TEHELKA also learnt that the solar power plant and dual fuel gas turbine procured for Rs 33 crore to reduce electricity consumption in the stadium are not in use.
WHILE THE cycling federation is trying to convince the ministry to open an international academy here, the gymnasts are stranded. The gymnastics federation complains that recently the girls’ camp scheduled here was abruptly called off. “When the camp was cancelled without notice, we were not even provided an alternative. This, when the team was training for an international tournament,” said Kaushik Bidiwala, general secretary of the federation. Coach Devinder Rathore says the stadium is designed in such a way that it can only be used for competitions. “It does not even have a training pit, a basic requirement for training,” he adds.

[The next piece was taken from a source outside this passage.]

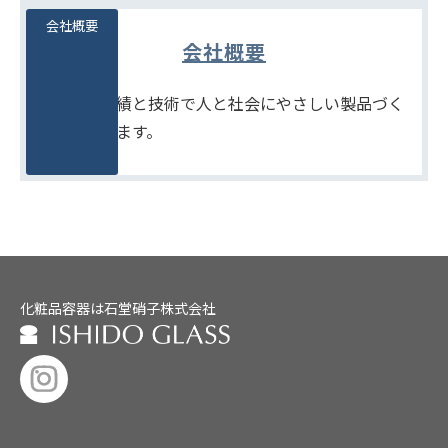
会社概要
会社概要
たしかな実績と技術で人と社会にやさしい製品づく
りをめざします。
化粧品容器は石堂硝子株式会社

THE TRAINING venue for hockey missed the Commonwealth Games deadline and is still a work in progress. TEHELKA has learnt that the CWG Organising Committee went against the advice of the consultants to not use the stadium as it needed a major facelift and also because it was far from other venues. Even the Shunglu Committee report says that the stadium’s renovation was unnecessary and without a legacy use.
THE SWIMMING pool is not in use here, as the heating system has failed. The complex was the venue for badminton and squash. It was also used as a training venue for tennis and aquatics. The huge amount spent on the renovation is not reflected in the quality of construction. Just before the Games, the roof was found leaking. A temporary arrangement was made. Till date, a permanent solution has not been found.
According to the Shunglu Committee report, there were major irregularities in the execution of the project. “There was irregularity in appointing the consultant and this caused a loss of Rs 12.29 crore,” it says.
THE YAMUNA Sports Complex was the venue for the archery competition and a training base for swimming, lawn bowls and gymnastics. Now, the pool is dry, clearly unused for months. High-quality heating systems worth Rs 10 crore are non-functional. According to the original site map, there was to be another pool, for which money was sanctioned. But it was never constructed.
The lawn bowls field is unused, as it is not a priority sport in India. There is no plan to use it for an alternative sport either.
The archery venue, according to the legacy plan, was to be turned into a cricket ground. There are no visible signs of a pitch on the uneven field. It mostly lies vacant, with even the archery federation unable to afford its use.
“We can’t hold camps there as we have to pay about Rs 1 lakh a day to the Delhi Development Authority,” said Paresh Nath Mukherjee, general secretary of the federation. “We had also told them way back in 2006 that this field would not meet the requirements of the sport. It’s a sheer waste of money.”
The basketball court is in shambles. In some cases the hoops are missing, while in others the nets are torn. With rubble lining the court, it resembles a dumping ground.